Copenhagen's president, Flemming Ostergaard, resigned to missing tomorrow's transfer deadline, planned to travel to England for negotiations next week. Instead he received a telephone call from Chelsea's managing director, Colin Hutchinson, yesterday, barely 12 hours after Laudrup's goal enabled the London side to defeat the Danes 1-0 and reach the quarter-final.

Details were quickly agreed to give Laudrup the move that he might have made last summer, when he elected to join Chelsea on a free transfer from Rangers, rather than Ajax or the ambitious Copenhagen club. Things did not work out from a personal or professional point of view. Laudrup criticised Gianluca Vialli's system of rotating a large squad, claiming that he found it difficult to fit into a team that was changed so often. His goal on Thursday was his only one in 11 games for the club.

Speaking yesterday at the Danish National Stadium, which FC Copenhagen share with their rivals Brondby, Ostergaard said: "Brian is a very special guy. He's very honest. He could easily just have played at 90 per cent. I must also praise Colin Hutchinson and Ken Bates at Chelsea.

"If he had been playing for an Italian club, the management wouldn't have looked at it in the very human way Chelsea did."
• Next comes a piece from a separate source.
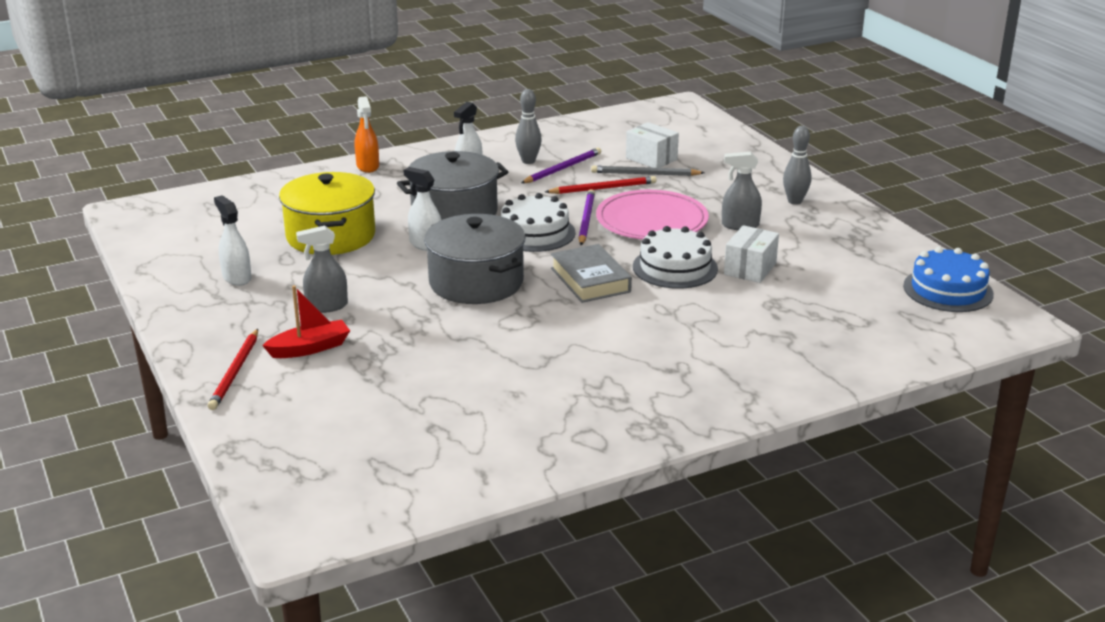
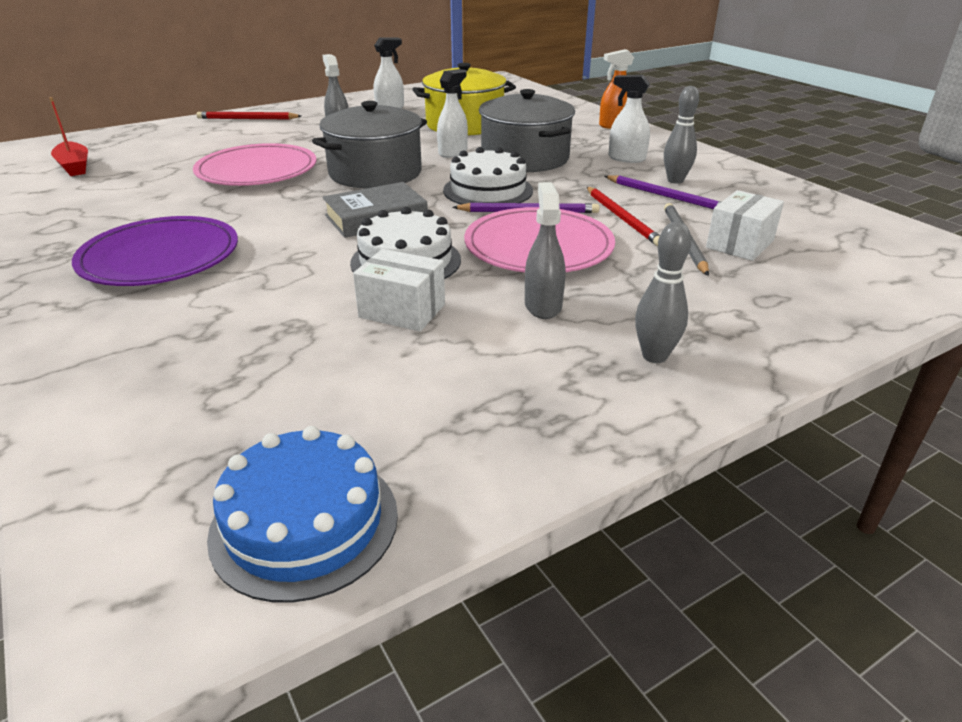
camera: 85 degrees right, 5 degrees up
(310, 348) = (273, 132): red boat -> red boat (74, 166)
(451, 346) = (257, 170): none -> pink plate
(664, 370) = (160, 257): none -> purple plate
Some Chelsea supporters are upset, as they made clear with an obscene banner during Thursday's game. Bates went behind the goal at half-time to remonstrate with the group involved and has now promised to ban any of them who can be identified from photographs.

Newspapers along Hans Christian Andersen Boulevard yesterday carried pictures of an embarrassed looking Laudrup, aware that he had done himself and his new team-mates out of a piece of history: they have never reached a European quarter-final. He added to the fairy-tale element, revealing that he had bet Chelsea's coach, Graham Rix, that he would score with a diving header.

Laudrup said: "I was under a lot of pressure before the game, but I think I showed a lot of commitment. I just went out there to do my best for Chelsea."

Perhaps the holders' prompt action yesterday also took into account how much money that goal could be worth to them when the competition resumes next spring.